WHAT THIS TASK INVOLVES:
Exactly the lines from the start of the data below through the line that contains "The key of the" are to be copied, with pictures left out.
_____
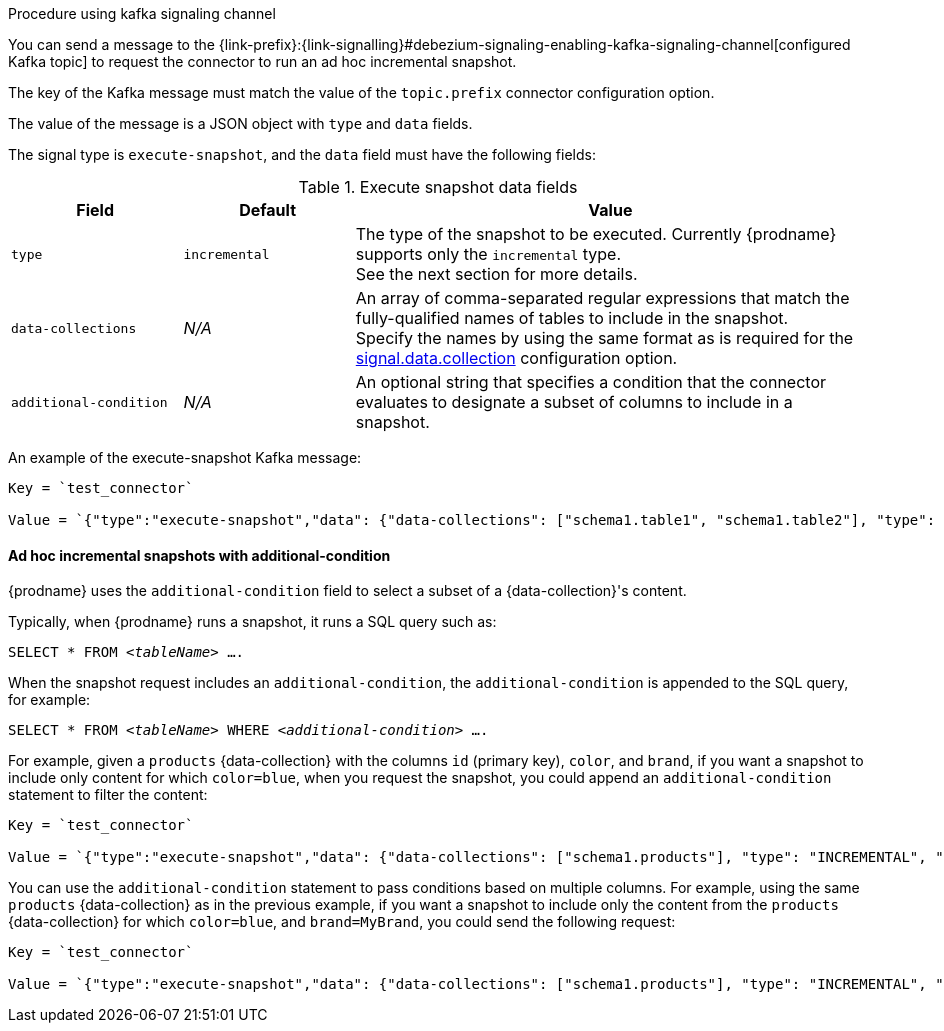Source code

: .Procedure using kafka signaling channel

You can send a message to the {link-prefix}:{link-signalling}#debezium-signaling-enabling-kafka-signaling-channel[configured Kafka topic] to request the connector to run an ad hoc incremental snapshot.

The key of the Kafka message must match the value of the `topic.prefix` connector configuration option.

The value of the message is a JSON object with `type` and `data` fields.

The signal type is `execute-snapshot`, and the `data` field must have the following fields:

.Execute snapshot data fields
[cols="2,2,6",options="header"]
|===
|Field | Default | Value

|`type`
|`incremental`
| The type of the snapshot to be executed. 
Currently {prodname} supports only the `incremental` type.  +
See the next section for more details.

|`data-collections`
|_N/A_
| An array of comma-separated regular expressions that match the fully-qualified names of tables to include in the snapshot. +
Specify the names by using the same format as is required for the xref:{context}-property-signal-data-collection[signal.data.collection] configuration option.

|`additional-condition`
|_N/A_
| An optional string that specifies a condition that the connector evaluates to designate a subset of columns to include in a snapshot.
|===

An example of the execute-snapshot Kafka message:

----
Key = `test_connector`

Value = `{"type":"execute-snapshot","data": {"data-collections": ["schema1.table1", "schema1.table2"], "type": "INCREMENTAL"}}`
----

==== Ad hoc incremental snapshots with additional-condition

{prodname} uses the `additional-condition` field to select a subset of a {data-collection}'s content.

Typically, when {prodname} runs a snapshot, it runs a SQL query such as:

`SELECT * FROM _<tableName>_ ....`

When the snapshot request includes an `additional-condition`, the `additional-condition` is appended to the SQL query, for example:

`SELECT * FROM _<tableName>_ WHERE _<additional-condition>_ ....`

For example, given a `products` {data-collection} with the columns `id` (primary key), `color`, and `brand`, if you want a snapshot to include only content for which `color=blue`, when you request the snapshot, you could append an `additional-condition` statement to filter the content:
----
Key = `test_connector`

Value = `{"type":"execute-snapshot","data": {"data-collections": ["schema1.products"], "type": "INCREMENTAL", "additional-condition":"color=blue"}}`
----

You can use the `additional-condition` statement to pass conditions based on multiple columns.
For example, using the same `products` {data-collection} as in the previous example, if you want a snapshot to include only the content from the `products` {data-collection} for which `color=blue`, and `brand=MyBrand`, you could send the following request:

----
Key = `test_connector`

Value = `{"type":"execute-snapshot","data": {"data-collections": ["schema1.products"], "type": "INCREMENTAL", "additional-condition":"color=blue AND brand=MyBrand"}}`
----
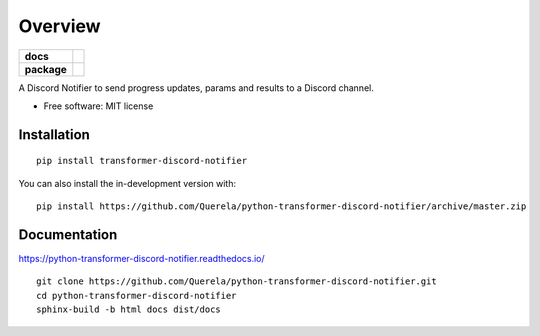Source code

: ========
Overview
========

.. start-badges

.. list-table::
    :stub-columns: 1

    * - docs
      - |docs|
    * - package
      - | |version| |wheel| |supported-versions| |supported-implementations|
        | |commits-since|
.. |docs| image:: https://readthedocs.org/projects/python-transformer-discord-notifier/badge/?style=flat
    :target: https://readthedocs.org/projects/python-transformer-discord-notifier
    :alt: Documentation Status

.. |version| image:: https://img.shields.io/pypi/v/transformer-discord-notifier.svg
    :alt: PyPI Package latest release
    :target: https://pypi.org/project/transformer-discord-notifier

.. |wheel| image:: https://img.shields.io/pypi/wheel/transformer-discord-notifier.svg
    :alt: PyPI Wheel
    :target: https://pypi.org/project/transformer-discord-notifier

.. |supported-versions| image:: https://img.shields.io/pypi/pyversions/transformer-discord-notifier.svg
    :alt: Supported versions
    :target: https://pypi.org/project/transformer-discord-notifier

.. |supported-implementations| image:: https://img.shields.io/pypi/implementation/transformer-discord-notifier.svg
    :alt: Supported implementations
    :target: https://pypi.org/project/transformer-discord-notifier

.. |commits-since| image:: https://img.shields.io/github/commits-since/Querela/python-transformer-discord-notifier/v0.1.0.svg
    :alt: Commits since latest release
    :target: https://github.com/Querela/python-transformer-discord-notifier/compare/v0.1.0...master



.. end-badges

A Discord Notifier to send progress updates, params and results to a Discord channel.

* Free software: MIT license

Installation
============

::

    pip install transformer-discord-notifier

You can also install the in-development version with::

    pip install https://github.com/Querela/python-transformer-discord-notifier/archive/master.zip


Documentation
=============


https://python-transformer-discord-notifier.readthedocs.io/

::

    git clone https://github.com/Querela/python-transformer-discord-notifier.git
    cd python-transformer-discord-notifier
    sphinx-build -b html docs dist/docs
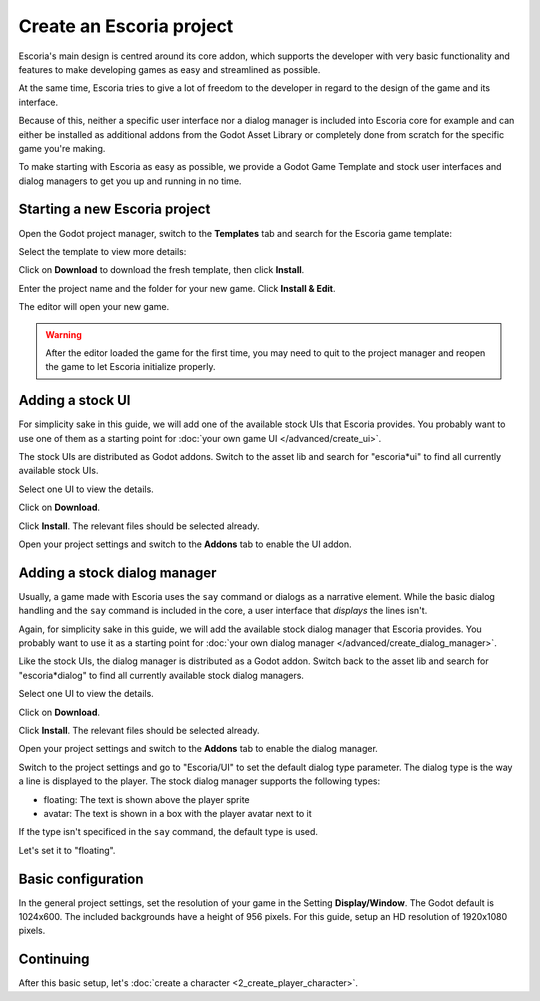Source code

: Create an Escoria project
=========================

Escoria's main design is centred around its core addon, which supports the
developer with very basic functionality and features to make developing games
as easy and streamlined as possible.

At the same time, Escoria tries to give a lot of freedom to the developer in
regard to the design of the game and its interface.

Because of this, neither a specific user interface nor a dialog manager is
included into Escoria core for example and can either be installed as
additional addons from the Godot Asset Library or completely done from scratch
for the specific game you're making.

To make starting with Escoria as easy as possible, we provide a Godot Game
Template and stock user interfaces and dialog managers to get you up and
running in no time.

Starting a new Escoria project
------------------------------

Open the Godot project manager, switch to the **Templates** tab and search for
the Escoria game template:

.. image:: img/create_project_search_template.png
   :alt: Searching for Escoria in the template library

Select the template to view more details:

.. image:: img/create_project_template.png
   :alt: Details from the Escoria game template

Click on **Download** to download the fresh template, then click **Install**.

.. image:: img/create_project_downloaded.png
   :alt: "Installing the gamte template"

Enter the project name and the folder for your new game.
Click **Install & Edit**.

.. image:: img/create_project_install.png
   :alt: Creating a new game from the template

The editor will open your new game.

.. warning::
    After the editor loaded the game for the first time, you may need to
    quit to the project manager and reopen the game
    to let Escoria initialize properly.

Adding a stock UI
-----------------

For simplicity sake in this guide, we will add one of the available stock
UIs that Escoria provides. You probably want to
use one of them as a starting point for
:doc:`your own game UI </advanced/create_ui>`.

The stock UIs are distributed as Godot addons. Switch to the asset lib and
search for "escoria*ui" to find all currently available stock UIs.

.. image:: img/create_project_uis.png
   :alt: Available Escoria UIs

Select one UI to view the details.

.. image:: img/create_project_ui_details.png
   :alt: The details of the simplemouse ui addon.

Click on **Download**.

.. image:: img/create_project_ui_downloaded.png
   :alt: The UI addon was downloaded and is ready to install.

Click **Install**. The relevant files should be selected already.

.. image:: img/create_project_ui_install.png
   :alt: View of the files to install.

Open your project settings and switch to the **Addons** tab to enable the UI
addon.

.. image:: img/create_project_ui_enable.png
   :alt: A view of the project settings with the addons tab selected
         and a marker on the enable checkbox.


Adding a stock dialog manager
-----------------------------

Usually, a game made with Escoria uses the ``say`` command or dialogs as a
narrative element. While the basic dialog handling and the ``say`` command is
included in the core, a user interface that *displays* the lines isn't.

Again, for simplicity sake in this guide, we will add the available stock
dialog manager that Escoria provides. You probably want to use it as a starting
point for :doc:`your own dialog manager </advanced/create_dialog_manager>`.

Like the stock UIs, the dialog manager is distributed as a Godot addon. Switch
back to the asset lib and search for "escoria*dialog" to find all currently
available stock dialog managers.

.. image:: img/create_project_dialogs.png
   :alt: Available Escoria UIs

Select one UI to view the details.

.. image:: img/create_project_dialogs_details.png
   :alt: The details of the simplemouse ui addon.

Click on **Download**.

.. image:: img/create_project_dialogs_downloaded.png
   :alt: The UI addon was downloaded and is ready to install.

Click **Install**. The relevant files should be selected already.

.. image:: img/create_project_dialogs_install.png
   :alt: View of the files to install.

Open your project settings and switch to the **Addons** tab to enable the
dialog manager.

.. image:: img/create_project_dialogs_enable.png
   :alt: A view of the project settings with the addons tab selected
         and a marker on the enable checkbox.

Switch to the project settings and go to "Escoria/UI" to set the default
dialog type parameter. The dialog type is the way a line is displayed to the
player. The stock dialog manager supports the following types:

* floating: The text is shown above the player sprite
* avatar: The text is shown in a box with the player avatar next to it

If the type isn't specificed in the ``say`` command, the default type is used.

Let's set it to "floating".

.. image:: img/create_project_dialogs_settings.png
   :alt: Set project settings with "Escoria/UI/Default Dialog Type" set to
         "floating"

Basic configuration
-------------------

In the general project settings, set the resolution of your game in the
Setting **Display/Window**. The Godot default is 1024x600. The included
backgrounds have a height of 956 pixels. For this guide, setup an HD resolution
of 1920x1080 pixels.

Continuing
----------

After this basic setup, let's
:doc:`create a character <2_create_player_character>`.
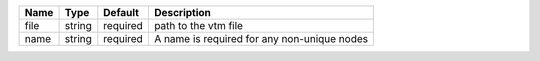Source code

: 

==== ====== ======== =========================================== 
Name Type   Default  Description                                 
==== ====== ======== =========================================== 
file string required path to the vtm file                        
name string required A name is required for any non-unique nodes 
==== ====== ======== =========================================== 


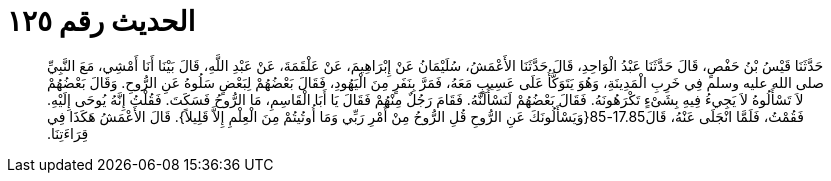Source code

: 
= الحديث رقم ١٢٥

[quote.hadith]
حَدَّثَنَا قَيْسُ بْنُ حَفْصٍ، قَالَ حَدَّثَنَا عَبْدُ الْوَاحِدِ، قَالَ حَدَّثَنَا الأَعْمَشُ، سُلَيْمَانُ عَنْ إِبْرَاهِيمَ، عَنْ عَلْقَمَةَ، عَنْ عَبْدِ اللَّهِ، قَالَ بَيْنَا أَنَا أَمْشِي، مَعَ النَّبِيِّ صلى الله عليه وسلم فِي خَرِبِ الْمَدِينَةِ، وَهُوَ يَتَوَكَّأُ عَلَى عَسِيبٍ مَعَهُ، فَمَرَّ بِنَفَرٍ مِنَ الْيَهُودِ، فَقَالَ بَعْضُهُمْ لِبَعْضٍ سَلُوهُ عَنِ الرُّوحِ‏.‏ وَقَالَ بَعْضُهُمْ لاَ تَسْأَلُوهُ لاَ يَجِيءُ فِيهِ بِشَىْءٍ تَكْرَهُونَهُ‏.‏ فَقَالَ بَعْضُهُمْ لَنَسْأَلَنَّهُ‏.‏ فَقَامَ رَجُلٌ مِنْهُمْ فَقَالَ يَا أَبَا الْقَاسِمِ، مَا الرُّوحُ فَسَكَتَ‏.‏ فَقُلْتُ إِنَّهُ يُوحَى إِلَيْهِ‏.‏ فَقُمْتُ، فَلَمَّا انْجَلَى عَنْهُ، قَالَ17.85-85‏{‏وَيَسْأَلُونَكَ عَنِ الرُّوحِ قُلِ الرُّوحُ مِنْ أَمْرِ رَبِّي وَمَا أُوتُيتُمْ مِنَ الْعِلْمِ إِلاَّ قَلِيلاً‏}‏‏.‏ قَالَ الأَعْمَشُ هَكَذَا فِي قِرَاءَتِنَا‏.‏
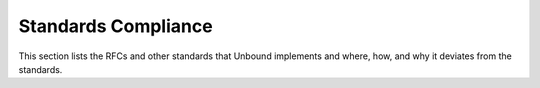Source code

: Standards Compliance
--------------------

This section lists the RFCs and other standards that Unbound implements and
where, how, and why it deviates from the standards.

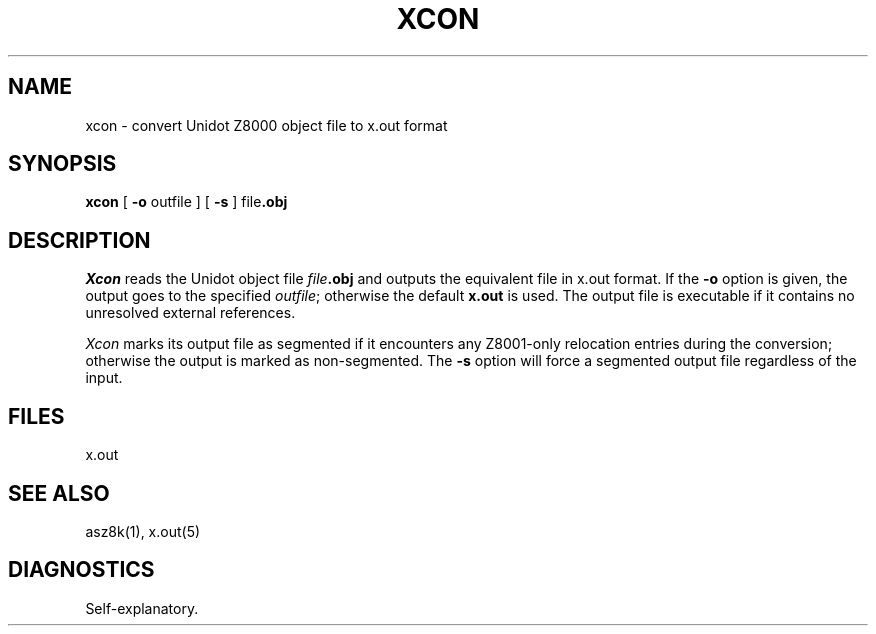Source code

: .TH XCON 1 local
.SH NAME
xcon \- convert Unidot Z8000 object file to x.out format
.SH SYNOPSIS
.B xcon
[
.B \-o
outfile
] [
.B \-s
]
.RB file .obj
.SH DESCRIPTION
.I Xcon
reads the Unidot object file
.IB file .obj
and outputs the equivalent file in x.out format.
If the
.B \-o
option is given, the output goes to the specified
.IR outfile ;
otherwise the default
.B x.out
is used.
The output file is executable if it contains no unresolved external
references.
.PP
.I Xcon
marks its output file as segmented if it encounters any Z8001-only
relocation entries during the conversion; otherwise the output
is marked as non-segmented.
The
.B \-s
option will force a segmented output file regardless of the input.
.SH FILES
x.out
.SH SEE ALSO
asz8k(1), x.out(5)
.SH DIAGNOSTICS
Self-explanatory.
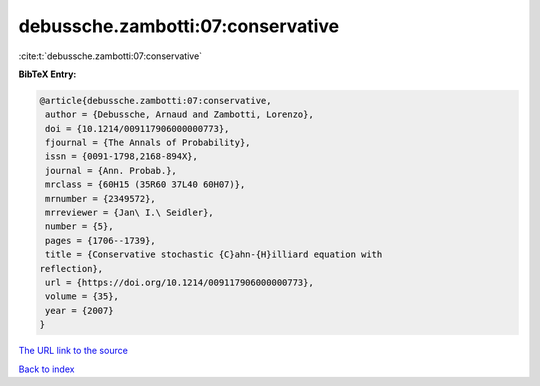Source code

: debussche.zambotti:07:conservative
==================================

:cite:t:`debussche.zambotti:07:conservative`

**BibTeX Entry:**

.. code-block:: bibtex

   @article{debussche.zambotti:07:conservative,
    author = {Debussche, Arnaud and Zambotti, Lorenzo},
    doi = {10.1214/009117906000000773},
    fjournal = {The Annals of Probability},
    issn = {0091-1798,2168-894X},
    journal = {Ann. Probab.},
    mrclass = {60H15 (35R60 37L40 60H07)},
    mrnumber = {2349572},
    mrreviewer = {Jan\ I.\ Seidler},
    number = {5},
    pages = {1706--1739},
    title = {Conservative stochastic {C}ahn-{H}illiard equation with
   reflection},
    url = {https://doi.org/10.1214/009117906000000773},
    volume = {35},
    year = {2007}
   }
`The URL link to the source <ttps://doi.org/10.1214/009117906000000773}>`_


`Back to index <../By-Cite-Keys.html>`_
_____
RESULT FOR THIS EXERCISE:
Source code

: .Procedure using kafka signaling channel

You can send a message to the {link-prefix}:{link-signalling}#debezium-signaling-enabling-kafka-signaling-channel[configured Kafka topic] to request the connector to run an ad hoc incremental snapshot.

The key of the Kafka message must match the value of the `topic.prefix` connector configuration option.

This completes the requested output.